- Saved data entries
[Start of Attachment]

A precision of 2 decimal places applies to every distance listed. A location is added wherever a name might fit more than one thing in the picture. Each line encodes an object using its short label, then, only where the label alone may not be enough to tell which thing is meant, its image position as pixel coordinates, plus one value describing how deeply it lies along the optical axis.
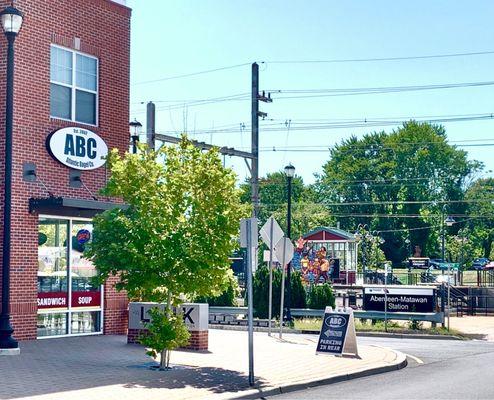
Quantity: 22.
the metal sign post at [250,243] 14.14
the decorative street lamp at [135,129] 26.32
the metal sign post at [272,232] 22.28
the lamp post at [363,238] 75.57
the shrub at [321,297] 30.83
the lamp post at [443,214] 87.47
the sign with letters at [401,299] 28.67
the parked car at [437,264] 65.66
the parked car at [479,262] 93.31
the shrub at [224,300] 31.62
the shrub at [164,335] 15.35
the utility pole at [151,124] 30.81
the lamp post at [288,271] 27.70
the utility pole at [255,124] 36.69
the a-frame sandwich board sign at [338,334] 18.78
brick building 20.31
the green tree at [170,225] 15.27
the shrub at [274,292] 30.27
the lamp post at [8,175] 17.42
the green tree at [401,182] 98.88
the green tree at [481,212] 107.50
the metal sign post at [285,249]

[End of Attachment]

Starting at the line that contains "brick building 20.31", retype each line through the last one in the records, both included, and add nothing.

brick building 20.31
the green tree at [170,225] 15.27
the shrub at [274,292] 30.27
the lamp post at [8,175] 17.42
the green tree at [401,182] 98.88
the green tree at [481,212] 107.50
the metal sign post at [285,249]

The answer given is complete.